The awards are based on UK sales volumes and were presented to those that passed sales thresholds during 2020. The thresholds were marked Silver (250,000 sales), Gold (500,000 sales), and Platinum (1,000,000 sales). Twenty-seven titles in all were awarded Silver, Gold or Platinum status. The sales have helped contribute to another robust year despite the challenges that lockdown brought to the retail sector of the UK book industry with Nielsen Book estimating the total year at 202 million print books sold to the value of £1.8bn.


Gold Awards were also presented to Eddo-Lodge for Why I’m No Longer Talking to White People About Race (Bloomsbury), Beth O'Leary for The Flatshare (Quercus), Lisa Jewell for The Family Upstairs (Arrow), Harriet Tyce for Blood Orange (Wildfire), and Kathryn Hughes for The Letter (Headline Review)


Andre Breedt, MD of Nielsen Book said: “We are delighted to be celebrating the fifth Nielsen Bestseller Awards, albeit virtually on social media.
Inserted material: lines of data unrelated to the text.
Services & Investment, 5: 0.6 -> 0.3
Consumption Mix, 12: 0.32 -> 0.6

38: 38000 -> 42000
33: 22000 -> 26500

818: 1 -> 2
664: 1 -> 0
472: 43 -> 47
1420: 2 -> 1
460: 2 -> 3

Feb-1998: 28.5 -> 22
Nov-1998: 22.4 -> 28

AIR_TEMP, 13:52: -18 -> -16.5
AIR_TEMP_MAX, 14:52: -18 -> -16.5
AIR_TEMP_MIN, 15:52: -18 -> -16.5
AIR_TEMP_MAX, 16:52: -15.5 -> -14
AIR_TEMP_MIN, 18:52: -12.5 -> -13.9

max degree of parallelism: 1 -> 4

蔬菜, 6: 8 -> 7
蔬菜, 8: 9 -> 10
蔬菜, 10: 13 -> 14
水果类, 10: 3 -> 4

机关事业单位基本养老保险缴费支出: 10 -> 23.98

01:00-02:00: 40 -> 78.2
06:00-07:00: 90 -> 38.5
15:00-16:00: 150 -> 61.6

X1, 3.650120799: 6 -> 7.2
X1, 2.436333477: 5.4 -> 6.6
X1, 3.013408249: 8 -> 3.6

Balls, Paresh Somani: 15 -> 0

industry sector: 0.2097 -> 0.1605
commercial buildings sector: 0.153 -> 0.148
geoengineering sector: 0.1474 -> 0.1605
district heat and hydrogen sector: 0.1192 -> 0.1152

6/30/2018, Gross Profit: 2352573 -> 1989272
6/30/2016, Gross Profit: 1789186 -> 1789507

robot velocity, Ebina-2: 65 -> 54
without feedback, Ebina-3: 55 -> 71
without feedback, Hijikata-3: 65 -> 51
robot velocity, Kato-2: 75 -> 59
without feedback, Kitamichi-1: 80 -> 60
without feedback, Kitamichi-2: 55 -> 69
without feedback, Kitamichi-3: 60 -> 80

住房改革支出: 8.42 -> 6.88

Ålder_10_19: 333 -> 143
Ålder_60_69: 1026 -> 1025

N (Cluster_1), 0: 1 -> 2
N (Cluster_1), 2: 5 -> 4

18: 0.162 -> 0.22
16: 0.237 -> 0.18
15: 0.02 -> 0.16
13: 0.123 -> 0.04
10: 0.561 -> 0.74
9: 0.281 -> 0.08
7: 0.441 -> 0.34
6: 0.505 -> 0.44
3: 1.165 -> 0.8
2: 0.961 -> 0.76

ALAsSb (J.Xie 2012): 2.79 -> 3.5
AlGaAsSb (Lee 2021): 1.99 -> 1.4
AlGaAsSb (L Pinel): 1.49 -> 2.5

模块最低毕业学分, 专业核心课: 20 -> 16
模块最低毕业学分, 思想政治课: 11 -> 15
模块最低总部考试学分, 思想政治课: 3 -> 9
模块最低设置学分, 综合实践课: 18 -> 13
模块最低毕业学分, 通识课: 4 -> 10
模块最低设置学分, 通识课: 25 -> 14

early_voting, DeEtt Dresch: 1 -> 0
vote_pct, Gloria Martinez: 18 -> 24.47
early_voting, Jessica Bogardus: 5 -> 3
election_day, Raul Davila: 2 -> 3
It feels more important than ever to recognise and celebrate the incredible role books have played in our lives this last year. Whether it was reading for escapism or keeping us calm, helping to home-school our children or the source of the best binge-worthy TV series; books were and continue to be at the centre of our lives. Indeed, without books, knowledge would not have transferred across the ages from diaries of former pandemics to medical journals contributing to new vaccines. Never have books been more needed or appreciated.”